Risk-Adjusted Performance

Weakest

 
Weak
 
Strong
Over the last 90 days Salesforce has generated negative risk-adjusted returns adding no value to investors with long positions. In spite of latest unfluctuating performance, the Stock's basic indicators remain healthy and the recent disarray on Wall Street may also be a sign of long period gains for the firm investors.
Phathom Pharmaceuticals 

Risk-Adjusted Performance

Good

 
Weak
 
Strong
Compared to the overall equity markets, risk-adjusted returns on investments in Phathom Pharmaceuticals are ranked lower than 14 (%) of all global equities and portfolios over the last 90 days. In spite of comparatively uncertain basic indicators, Phathom Pharmaceuticals unveiled solid returns over the last few months and may actually be approaching a breakup point.

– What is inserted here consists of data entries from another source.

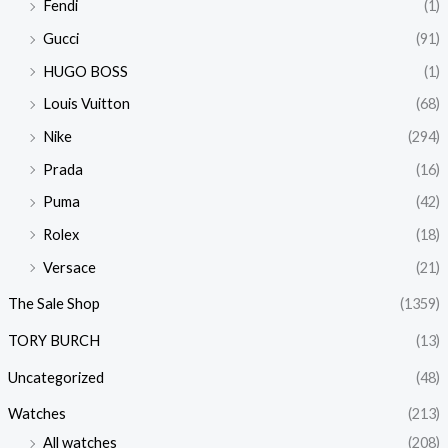
Fendi
(1)
Gucci
(91)
HUGO BOSS
(1)
Louis Vuitton
(68)
Nike
(294)
Prada
(16)
Puma
(42)
Rolex
(18)
Versace
(21)
The Sale Shop
(1359)
TORY BURCH
(13)
Uncategorized
(48)
Watches
(213)
All watches
(208)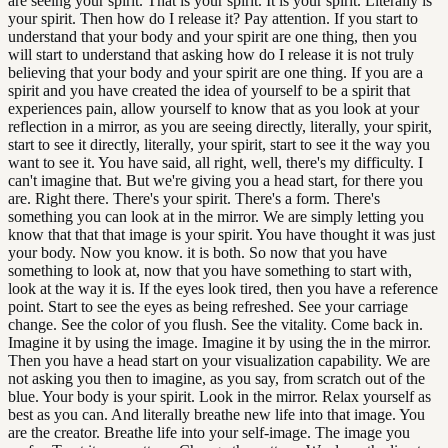
are seeing your spirit. That is your spirit. It is your spirit. Literally is
your spirit. Then how do I release it? Pay attention. If you start to
understand that your body and your spirit are one thing, then you
will start to understand that asking how do I release it is not truly
believing that your body and your spirit are one thing. If you are a
spirit and you have created the idea of yourself to be a spirit that
experiences pain, allow yourself to know that as you look at your
reflection in a mirror, as you are seeing directly, literally, your spirit,
start to see it directly, literally, your spirit, start to see it the way you
want to see it. You have said, all right, well, there's my difficulty. I
can't imagine that. But we're giving you a head start, for there you
are. Right there. There's your spirit. There's a form. There's
something you can look at in the mirror. We are simply letting you
know that that that image is your spirit. You have thought it was just
your body. Now you know. it is both. So now that you have
something to look at, now that you have something to start with,
look at the way it is. If the eyes look tired, then you have a reference
point. Start to see the eyes as being refreshed. See your carriage
change. See the color of you flush. See the vitality. Come back in.
Imagine it by using the image. Imagine it by using the in the mirror.
Then you have a head start on your visualization capability. We are
not asking you then to imagine, as you say, from scratch out of the
blue. Your body is your spirit. Look in the mirror. Relax yourself as
best as you can. And literally breathe new life into that image. You
are the creator. Breathe life into your self-image. The image you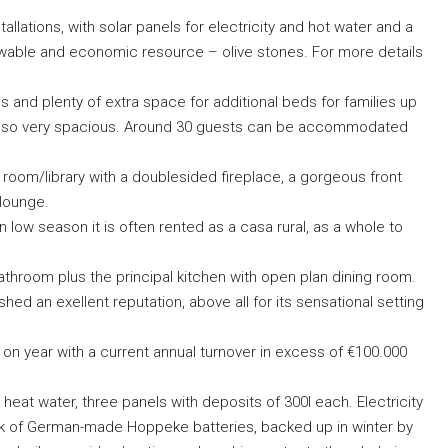
allations, with solar panels for electricity and hot water and a
newable and economic resource – olive stones. For more details
 and plenty of extra space for additional beds for families up
d also very spacious. Around 30 guests can be accommodated
g room/library with a doublesided fireplace, a gorgeous front
 lounge.
n low season it is often rented as a casa rural, as a whole to
athroom plus the principal kitchen with open plan dining room.
ed an exellent reputation, above all for its sensational setting
r on year with a current annual turnover in excess of €100.000
 heat water, three panels with deposits of 300l each. Electricity
nk of German-made Hoppeke batteries, backed up in winter by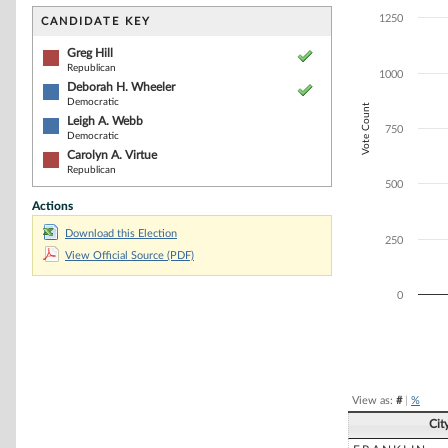
Bar chart with 4
The chart has 1 
1250
CANDIDATE KEY
The chart has 1
Greg Hill
Republican
1000
Deborah H. Wheeler
Democratic
Vote Count
Leigh A. Webb
750
Democratic
Carolyn A. Virtue
Republican
500
Actions
Download this Election
250
View Official Source (PDF)
0
End of interacti
View as:
#
|
%
Cit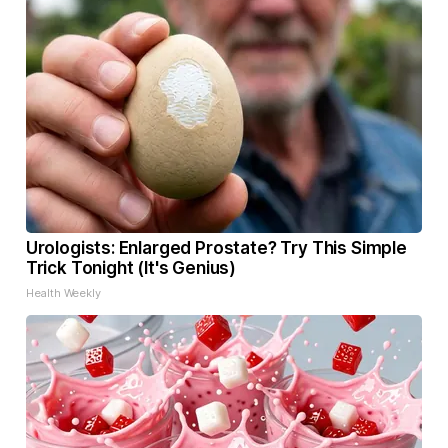
Urologists: Enlarged Prostate? Try This Simple
Trick Tonight (It's Genius)
Health Weekly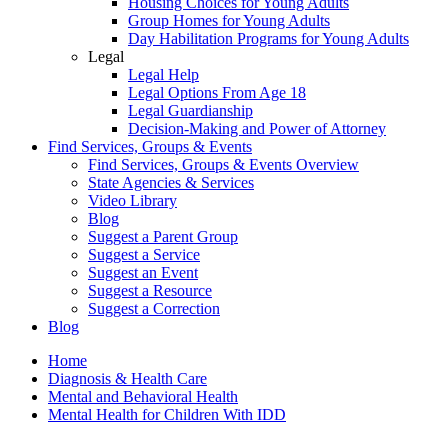
Housing Choices for Young Adults
Group Homes for Young Adults
Day Habilitation Programs for Young Adults
Legal
Legal Help
Legal Options From Age 18
Legal Guardianship
Decision-Making and Power of Attorney
Find Services, Groups & Events
Find Services, Groups & Events Overview
State Agencies & Services
Video Library
Blog
Suggest a Parent Group
Suggest a Service
Suggest an Event
Suggest a Resource
Suggest a Correction
Blog
Home
Diagnosis & Health Care
Mental and Behavioral Health
Mental Health for Children With IDD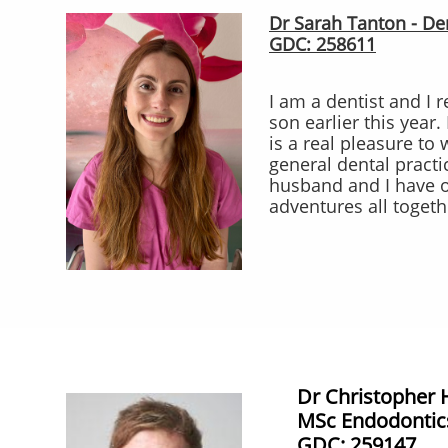
Dr Sarah Tanton - Den
GDC: 258611
I am a dentist and I 
son earlier this year.
is a real pleasure to
general dental practi
husband and I have 
adventures all togeth
Dr Christopher 
MSc Endodontic
​GDC: 259147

Salesforce and Phathom Pharmaceuticals Volatility Contrast

   Predicted Return Density   
       Returns  

Pair Trading with Salesforce and Phathom Pharmaceuticals

The main advantage of trading using opposite Salesforce and Phathom Pharmaceuticals positions is that it hedges away some unsystematic risk. Because of two separate transactions, even if Salesforce position performs unexpectedly, Phathom Pharmaceuticals can make up some of the losses. Pair trading also minimizes risk from directional movements in the market. For example, if an entire industry or sector drops because of unexpected headlines, the short position in Phathom Pharmaceuticals will offset losses from the drop in Phathom Pharmaceuticals' long position.
The idea behind Salesforce and Phathom Pharmaceuticals pairs trading is to make the combined position market-neutral, meaning the overall market's direction will not affect its win or loss (or potential downside or upside). This can be achieved by designing a pairs trade with two highly correlated stocks or equities that operate in a similar space or sector, making it possible to obtain profits through simple and relatively low-risk investment.
Check out your portfolio center.
Note that this page's information should be used as a complementary analysis to find the right mix of equity instruments to add to your existing portfolios or create a brand new portfolio. You can also try the Headlines Timeline module to stay connected to all market stories and filter out noise. Drill down to analyze hype elasticity.